So stupid that Basil didn't even know what to do with it. What kind of a case was this? There were no clues, no witnesses, no suspects, nothing that connected any of the victims, no ancient meanings to the things knifed into the corpses, no secret societies... There were no possibilities for math to save the day, and no matter how long Basil looked at this dumb file, he couldn't make heads or tails of it.
He was sitting in the middle of the basement. The exact middle (and he knew this because he had calculated it during what he believed was hour twelve), in fact. He had carefully put every single file into an order that may not have made sense to an untrained eye, but definitely made sense to him. It looked like, from very high up, a map of Shawl. Basil had plotted out roads with blank paper, and had positioned each of the victims' respective files where they had been found, and the files of the makers of each weapon at their manufacturers, and the information fount at the morgue at the morgue, and some pictures Caden had taken of Shawl at the locations (because he had run out of files)...
And that hadn't made much sense, and it was now hard to walk on the floor of his office. He had even moved his desk off to the side before starting.
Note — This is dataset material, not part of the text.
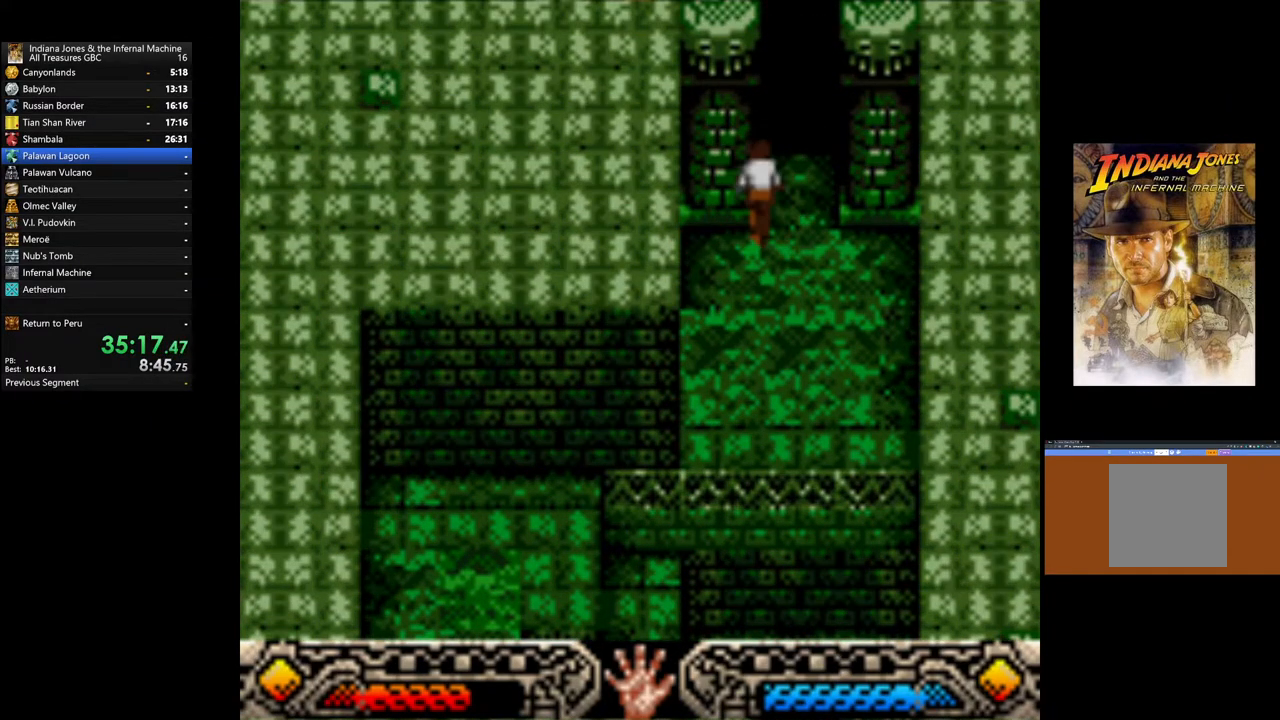
{"buttons": [], "left_stick": "up-right", "right_stick": "center", "events": []}
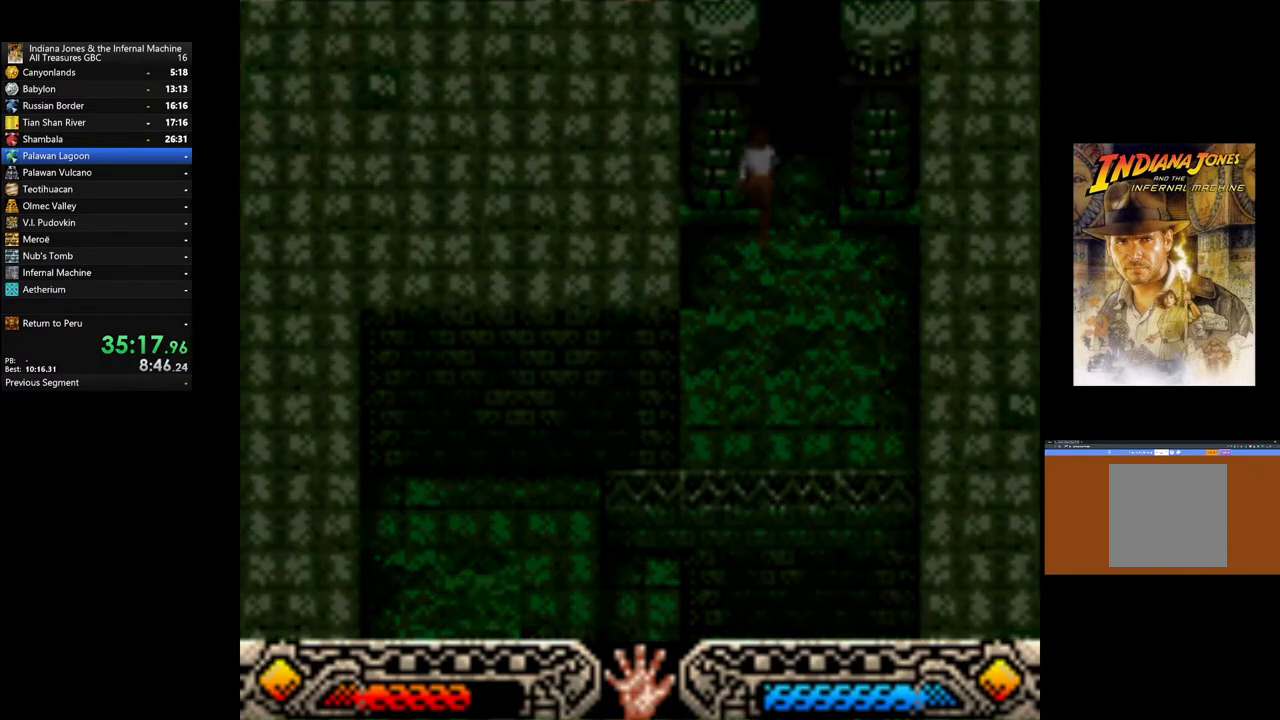
{"buttons": [], "left_stick": "up-right", "right_stick": "center", "events": []}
Then, the air conditioning had weakened, and Basil had been forced to map out a graveyard in his map of Shawl. Soon it was too warm for a trench coat, and it was almost too warm for a shirt, except this was a place of work, of course, and shirts were required. So were shoes, unfortunately. And Basil didn't want to move to get a popsicle, because it would have made him more comfortable, and he was feeling too miserable to change that.
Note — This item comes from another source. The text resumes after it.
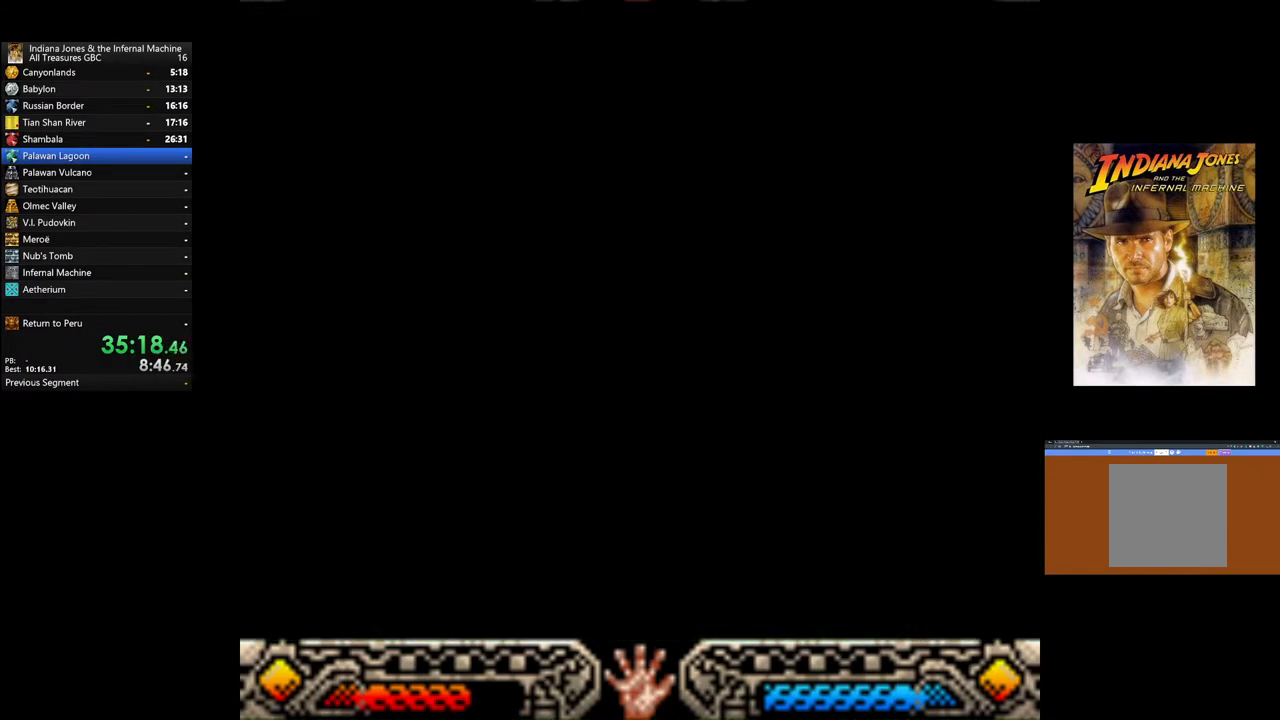
{"buttons": [], "left_stick": "up-right", "right_stick": "center", "events": []}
He had decided, after about four hours of mindless sitting, to pull a small table over into the map, right on top of the graveyard. He had then taped the pages of one of the files to the underside, and had positioned himself right underneath it so that he could read the files.
If only Caden had taken more pictures, and Hecate had dissected bodies more carefully, Basil was sure that he would have solved this stupid, stupid case by now. Yes, it was definitely their fault. Their fault that he couldn't find any links between two victims. None of them had been children so far, which was good since it meant that the list of possible victims was slightly shorter.
"Stupid," Basil muttered, eyebrows knitting together. "And nobody is even helping me solve this stupid case. That insufferable woman detective is distracting me with her dumb vampire case and Caden isn't even here, and Jason and Daphne are probably off doing something horrible together. Stupid upstairs detectives, being too dumb to help me with this. Ugh."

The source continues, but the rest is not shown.